Carbon input : Soil carbon input through crop plants
The roots of arable crops are vitally important for the formation of soil organic matter. The “Carbon input” project investigated how much carbon is translocated to the soil through the roots of important Swiss crops.
Background (completed research project)
Soil organic matter is the key factor for ecosystem services provided by soils, such as soil fertility, water quality, protection against erosion, and climate mitigation through carbon sequestration. The maintenance or increase of soil organic matter through plant-derived inputs is a central goal of soil protection strategies in agriculture. However, our understanding is very limited of how carbon inputs vary with management practices, crop species, or even with different crop varieties under current and future climate conditions.
The project aimed to quantify the below ground carbon inputs by arable crops as the main source of soil organic matter formation. Further investigations shed light on dependencies of below ground carbon inputs on agricultural management practices, genetic crop factors and drought events for Switzerland. The results will be implemented in carbon models for application in Switzerland’s greenhouse gas inventory and agro-environmental indicators. In addition, they can be used as a base in practical tools for calculating carbon balances and life-cycle analyses used by advisory services and farmers.

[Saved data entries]
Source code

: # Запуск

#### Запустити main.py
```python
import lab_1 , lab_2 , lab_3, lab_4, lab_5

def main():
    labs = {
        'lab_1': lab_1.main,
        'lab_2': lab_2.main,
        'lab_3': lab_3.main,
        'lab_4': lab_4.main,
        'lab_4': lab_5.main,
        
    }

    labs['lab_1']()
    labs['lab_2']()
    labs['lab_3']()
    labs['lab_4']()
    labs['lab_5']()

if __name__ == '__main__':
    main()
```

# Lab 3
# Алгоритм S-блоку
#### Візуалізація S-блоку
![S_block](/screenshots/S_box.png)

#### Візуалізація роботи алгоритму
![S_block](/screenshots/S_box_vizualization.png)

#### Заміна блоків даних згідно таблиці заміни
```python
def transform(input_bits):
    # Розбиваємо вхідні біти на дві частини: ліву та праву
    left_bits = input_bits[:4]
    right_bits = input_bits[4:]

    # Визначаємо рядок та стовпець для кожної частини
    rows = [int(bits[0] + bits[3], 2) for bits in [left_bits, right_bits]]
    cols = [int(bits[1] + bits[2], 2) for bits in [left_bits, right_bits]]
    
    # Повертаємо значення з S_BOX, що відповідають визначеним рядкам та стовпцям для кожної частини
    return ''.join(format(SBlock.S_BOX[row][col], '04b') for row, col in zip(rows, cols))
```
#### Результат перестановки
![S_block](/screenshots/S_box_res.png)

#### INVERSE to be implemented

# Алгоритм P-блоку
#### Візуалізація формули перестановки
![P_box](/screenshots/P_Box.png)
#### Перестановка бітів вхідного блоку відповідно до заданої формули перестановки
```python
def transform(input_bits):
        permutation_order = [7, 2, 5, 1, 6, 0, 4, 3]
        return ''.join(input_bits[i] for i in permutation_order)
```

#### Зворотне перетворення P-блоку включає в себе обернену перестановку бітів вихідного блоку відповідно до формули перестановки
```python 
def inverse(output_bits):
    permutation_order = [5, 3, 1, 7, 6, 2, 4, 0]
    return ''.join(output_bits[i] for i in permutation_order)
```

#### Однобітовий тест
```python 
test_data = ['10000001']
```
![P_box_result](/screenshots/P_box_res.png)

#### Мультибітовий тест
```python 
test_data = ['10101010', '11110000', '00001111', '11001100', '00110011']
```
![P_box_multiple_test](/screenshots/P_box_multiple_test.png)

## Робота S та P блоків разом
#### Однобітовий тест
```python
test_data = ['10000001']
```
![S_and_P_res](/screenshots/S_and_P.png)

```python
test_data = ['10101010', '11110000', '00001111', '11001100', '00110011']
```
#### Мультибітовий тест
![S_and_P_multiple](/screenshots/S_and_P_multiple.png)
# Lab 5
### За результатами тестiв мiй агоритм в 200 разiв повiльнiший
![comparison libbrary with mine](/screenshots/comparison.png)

» Activities:
1. Answer these questions from the text on soil carbon input:
(a) What did the "Carbon input" project investigate?
(b) Which ecosystem services provided by soils does the text name?
(c) In which carbon models will the results be implemented?
2. Go on with the text on soil carbon input, starting after its final sentence.
The listing is separate material and has no connection to the text on soil carbon input.

» Responses by item number:
1.
(a) How much carbon is translocated to the soil through the roots of important Swiss crops.
(b) Soil fertility, water quality, protection against erosion, and climate mitigation through carbon sequestration.
(c) In carbon models for application in Switzerland's greenhouse gas inventory and agro-environmental indicators.

2.
Intensive agriculture, in particular fertilisation does not affect below ground carbon inputs (roots and rhizodeposition) of maize, wheat and rapeseed. However, due to a strong increase of above ground carbon the ratio of below to above ground carbon decreases significantly with increasing management intensity. Hence, below ground carbon inputs cannot be estimated by a simple constant factor based on above ground yield parameters. The data provide a basis for improving soil carbon models with the aim of minimising the models’ complexity in relation to general data availability, e.g. for crop yields.
Modern dwarf wheat varieties only dig deep if they need to: when compared to old, tall varieties, modern, semi-dwarf wheat varieties have reduced rooting depth but can adjust in case of drought.
Implications for research
The team compiled a comprehensive field data set of below ground carbon inputs in relation to agricultural management for several crops, cultivars and sites –larger and more detailed than anything currently available.
Breeding appeared to decrease carbon inputs into soil in a similar way as it decreased the above ground biomass to maximise the harvest. The lower carbon input is not only a result of less root biomass but also reduced respiration rates.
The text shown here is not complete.